YOUR INSTRUCTIONS
Please list every row below that contains the word "Hrajeme", matching case exactly.

(Stored data entries)
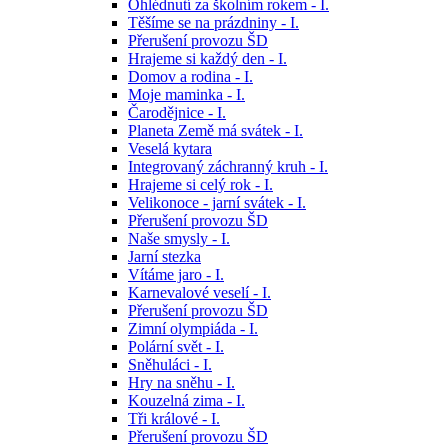
Ohlédnutí za školním rokem - I.
Těšíme se na prázdniny - I.
Přerušení provozu ŠD
Hrajeme si každý den - I.
Domov a rodina - I.
Moje maminka - I.
Čarodějnice - I.
Planeta Země má svátek - I.
Veselá kytara
Integrovaný záchranný kruh - I.
Hrajeme si celý rok - I.
Velikonoce - jarní svátek - I.
Přerušení provozu ŠD
Naše smysly - I.
Jarní stezka
Vítáme jaro - I.
Karnevalové veselí - I.
Přerušení provozu ŠD
Zimní olympiáda - I.
Polární svět - I.
Sněhuláci - I.
Hry na sněhu - I.
Kouzelná zima - I.
Tři králové - I.
Přerušení provozu ŠD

RESULT OF THE TASK
Hrajeme si každý den - I.
Hrajeme si celý rok - I.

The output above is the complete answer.